Abstract
Currently, no ASME BPV Section III code-qualified structural materials exist for nuclear fusion. Blanket modules endure extreme thermo-mechanical loads, heat fluxes, and irradiation. As part of the DOE FIRE IMPACT program, this work aims to accelerate the adoption of advanced reduced-activation high-temperature materials. ASME allows inelastic analysis for Class A components to optimize designs, requiring a high-temperature inelastic constitutive model that captures the material's microstructural response.
A major challenge is that the physics governing body-centered-cubic (BCC) dislocation mobility---specifically thermally activated kink-pair nucleation---makes the governing differential equations stiff and non-linear. Additionally, these models rely on up to 40 parameters. Because several phenomenological parameters cannot be derived from lower-scale modeling, robust non-linear fitting tools are essential.

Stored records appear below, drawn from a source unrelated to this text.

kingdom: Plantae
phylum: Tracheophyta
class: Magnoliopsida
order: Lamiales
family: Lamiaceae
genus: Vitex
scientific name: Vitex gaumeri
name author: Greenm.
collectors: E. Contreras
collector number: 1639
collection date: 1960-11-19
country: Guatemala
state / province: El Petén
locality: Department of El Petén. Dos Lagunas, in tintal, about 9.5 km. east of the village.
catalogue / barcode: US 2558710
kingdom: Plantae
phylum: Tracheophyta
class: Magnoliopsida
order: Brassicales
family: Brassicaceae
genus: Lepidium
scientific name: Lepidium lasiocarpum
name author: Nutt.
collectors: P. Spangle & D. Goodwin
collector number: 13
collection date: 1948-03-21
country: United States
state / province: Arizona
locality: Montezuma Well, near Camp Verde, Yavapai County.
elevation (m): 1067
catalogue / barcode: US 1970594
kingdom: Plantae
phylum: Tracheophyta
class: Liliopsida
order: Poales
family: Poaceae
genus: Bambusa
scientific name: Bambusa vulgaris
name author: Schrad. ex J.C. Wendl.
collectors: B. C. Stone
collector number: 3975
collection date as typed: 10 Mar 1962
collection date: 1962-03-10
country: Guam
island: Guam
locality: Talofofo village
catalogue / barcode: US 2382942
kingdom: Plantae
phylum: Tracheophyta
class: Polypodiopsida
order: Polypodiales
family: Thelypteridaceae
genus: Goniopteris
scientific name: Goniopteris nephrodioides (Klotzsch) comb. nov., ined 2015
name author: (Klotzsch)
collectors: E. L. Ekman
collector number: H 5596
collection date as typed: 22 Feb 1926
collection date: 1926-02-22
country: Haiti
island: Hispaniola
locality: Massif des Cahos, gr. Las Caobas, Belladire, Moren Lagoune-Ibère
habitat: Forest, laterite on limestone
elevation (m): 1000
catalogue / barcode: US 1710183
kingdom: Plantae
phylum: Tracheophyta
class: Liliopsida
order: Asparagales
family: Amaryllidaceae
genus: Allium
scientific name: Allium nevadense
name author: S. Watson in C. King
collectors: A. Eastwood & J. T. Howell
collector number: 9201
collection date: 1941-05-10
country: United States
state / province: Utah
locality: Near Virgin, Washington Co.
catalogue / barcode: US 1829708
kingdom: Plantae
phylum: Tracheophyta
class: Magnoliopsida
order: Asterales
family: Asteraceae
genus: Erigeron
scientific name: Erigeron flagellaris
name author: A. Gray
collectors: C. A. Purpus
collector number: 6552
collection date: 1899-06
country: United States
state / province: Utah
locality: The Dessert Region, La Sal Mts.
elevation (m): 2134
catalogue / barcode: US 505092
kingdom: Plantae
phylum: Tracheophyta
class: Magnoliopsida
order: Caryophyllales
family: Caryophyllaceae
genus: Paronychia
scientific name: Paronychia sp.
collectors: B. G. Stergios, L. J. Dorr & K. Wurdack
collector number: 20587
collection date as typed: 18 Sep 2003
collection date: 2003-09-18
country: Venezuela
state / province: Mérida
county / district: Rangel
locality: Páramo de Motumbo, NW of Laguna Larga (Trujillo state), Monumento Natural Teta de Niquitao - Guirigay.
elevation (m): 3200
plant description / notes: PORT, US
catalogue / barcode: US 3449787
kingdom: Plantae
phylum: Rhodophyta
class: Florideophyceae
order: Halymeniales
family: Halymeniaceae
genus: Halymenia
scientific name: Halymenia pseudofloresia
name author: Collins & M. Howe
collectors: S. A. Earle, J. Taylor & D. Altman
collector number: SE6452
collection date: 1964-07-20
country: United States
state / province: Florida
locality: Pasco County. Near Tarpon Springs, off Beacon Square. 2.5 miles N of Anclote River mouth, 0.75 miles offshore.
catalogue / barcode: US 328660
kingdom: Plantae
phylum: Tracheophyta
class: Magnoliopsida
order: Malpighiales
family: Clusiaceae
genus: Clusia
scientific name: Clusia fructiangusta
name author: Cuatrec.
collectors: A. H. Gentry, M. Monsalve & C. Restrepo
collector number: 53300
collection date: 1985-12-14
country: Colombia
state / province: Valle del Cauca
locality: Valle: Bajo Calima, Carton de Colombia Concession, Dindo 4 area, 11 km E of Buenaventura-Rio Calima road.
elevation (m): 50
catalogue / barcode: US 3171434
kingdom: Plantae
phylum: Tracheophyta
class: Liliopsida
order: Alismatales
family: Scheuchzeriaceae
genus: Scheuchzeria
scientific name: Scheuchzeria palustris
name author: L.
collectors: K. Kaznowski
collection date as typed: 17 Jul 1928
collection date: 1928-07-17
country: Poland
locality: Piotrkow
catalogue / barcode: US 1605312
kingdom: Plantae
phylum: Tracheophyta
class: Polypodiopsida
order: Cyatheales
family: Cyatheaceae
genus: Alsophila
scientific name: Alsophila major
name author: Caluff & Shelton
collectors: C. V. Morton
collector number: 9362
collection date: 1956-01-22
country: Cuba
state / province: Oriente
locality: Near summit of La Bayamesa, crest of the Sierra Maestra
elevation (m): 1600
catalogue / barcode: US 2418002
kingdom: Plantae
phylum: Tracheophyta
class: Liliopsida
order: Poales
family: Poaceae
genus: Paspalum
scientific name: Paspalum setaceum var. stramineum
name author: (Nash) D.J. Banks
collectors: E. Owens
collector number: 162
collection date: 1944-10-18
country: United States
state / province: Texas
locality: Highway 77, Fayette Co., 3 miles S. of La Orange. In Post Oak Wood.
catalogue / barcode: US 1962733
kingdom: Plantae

This work details automatic multi-parameter fitting using deterministic and stochastic gradient-based optimization for an inelastic model of Reduced-Activation Ferritic-Martensitic (RAFM) steel. Utilizing the NEML2 framework, the model leverages PyTorch automatic differentiation to bypass analytical derivations, efficiently computing the gradient of the loss function with respect to the parameters of interest. While optimizing parameters against Eurofer97 tensile data successfully, the isolated BCC mobility formulation under-predicted athermal resistance and flow stress. This proves that capturing true yielding and strain hardening requires explicitly including hierarchical micro-structural length scales, like sub-grain boundaries and precipitates. Ultimately, this thesis establishes a robust optimization pipeline and clear trajectory for future fusion material qualification.